Problem details
Can you write out every line from the start of the records below through the line containing "7. Before use", leaving out any pictures?
(Data for processing)
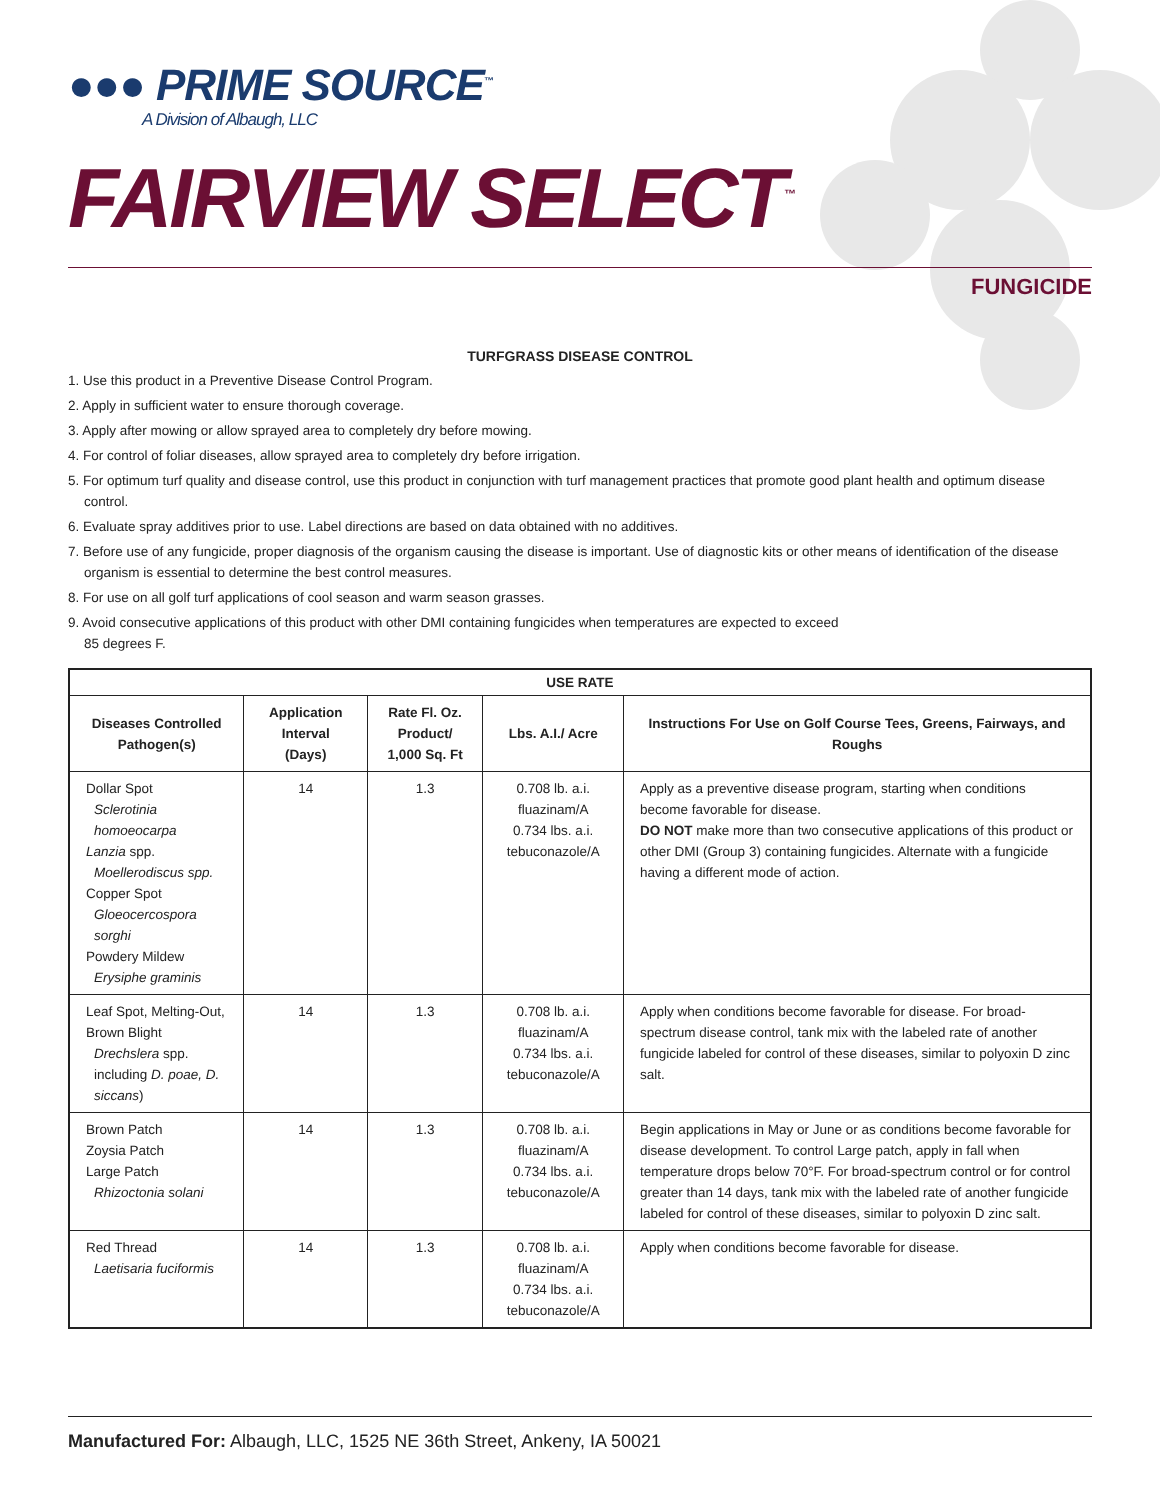●●● PRIME SOURCE<sup>™</sup>
A Division of Albaugh, LLC
FAIRVIEW SELECT<sup>™</sup>
FUNGICIDE
TURFGRASS DISEASE CONTROL
1. Use this product in a Preventive Disease Control Program.
2. Apply in sufficient water to ensure thorough coverage.
3. Apply after mowing or allow sprayed area to completely dry before mowing.
4. For control of foliar diseases, allow sprayed area to completely dry before irrigation.
5. For optimum turf quality and disease control, use this product in conjunction with turf management practices that promote good plant health and optimum disease control.
6. Evaluate spray additives prior to use. Label directions are based on data obtained with no additives.
7. Before use of any fungicide, proper diagnosis of the organism causing the disease is important. Use of diagnostic kits or other means of identification of the disease organism is essential to determine the best control measures.
8. For use on all golf turf applications of cool season and warm season grasses.
9. Avoid consecutive applications of this product with other DMI containing fungicides when temperatures are expected to exceed
85 degrees F.
| USE RATE | | | | |
| --- | --- | --- | --- | --- |
| Diseases Controlled Pathogen(s) | Application Interval (Days) | Rate Fl. Oz. Product/ 1,000 Sq. Ft | Lbs. A.I./ Acre | Instructions For Use on Golf Course Tees, Greens, Fairways, and Roughs |
| Dollar Spot Sclerotinia homoeocarpa Lanzia spp. Moellerodiscus spp. Copper Spot Gloeocercospora sorghi Powdery Mildew Erysiphe graminis | 14 | 1.3 | 0.708 lb. a.i. fluazinam/A 0.734 lbs. a.i. tebuconazole/A | Apply as a preventive disease program, starting when conditions become favorable for disease. DO NOT make more than two consecutive applications of this product or other DMI (Group 3) containing fungicides. Alternate with a fungicide having a different mode of action. |
| Leaf Spot, Melting-Out, Brown Blight Drechslera spp. including D. poae, D. siccans ) | 14 | 1.3 | 0.708 lb. a.i. fluazinam/A 0.734 lbs. a.i. tebuconazole/A | Apply when conditions become favorable for disease. For broad-spectrum disease control, tank mix with the labeled rate of another fungicide labeled for control of these diseases, similar to polyoxin D zinc salt. |
| Brown Patch Zoysia Patch Large Patch Rhizoctonia solani | 14 | 1.3 | 0.708 lb. a.i. fluazinam/A 0.734 lbs. a.i. tebuconazole/A | Begin applications in May or June or as conditions become favorable for disease development. To control Large patch, apply in fall when temperature drops below 70°F. For broad-spectrum control or for control greater than 14 days, tank mix with the labeled rate of another fungicide labeled for control of these diseases, similar to polyoxin D zinc salt. |
| Red Thread Laetisaria fuciformis | 14 | 1.3 | 0.708 lb. a.i. fluazinam/A 0.734 lbs. a.i. tebuconazole/A | Apply when conditions become favorable for disease. |
Manufactured For: Albaugh, LLC, 1525 NE 36th Street, Ankeny, IA 50021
(End Data for processing)
Answer below
●●● PRIME SOURCE<sup>™</sup>
A Division of Albaugh, LLC
FAIRVIEW SELECT<sup>™</sup>
FUNGICIDE
TURFGRASS DISEASE CONTROL
1. Use this product in a Preventive Disease Control Program.
2. Apply in sufficient water to ensure thorough coverage.
3. Apply after mowing or allow sprayed area to completely dry before mowing.
4. For control of foliar diseases, allow sprayed area to completely dry before irrigation.
5. For optimum turf quality and disease control, use this product in conjunction with turf management practices that promote good plant health and optimum disease control.
6. Evaluate spray additives prior to use. Label directions are based on data obtained with no additives.
7. Before use of any fungicide, proper diagnosis of the organism causing the disease is important. Use of diagnostic kits or other means of identification of the disease organism is essential to determine the best control measures.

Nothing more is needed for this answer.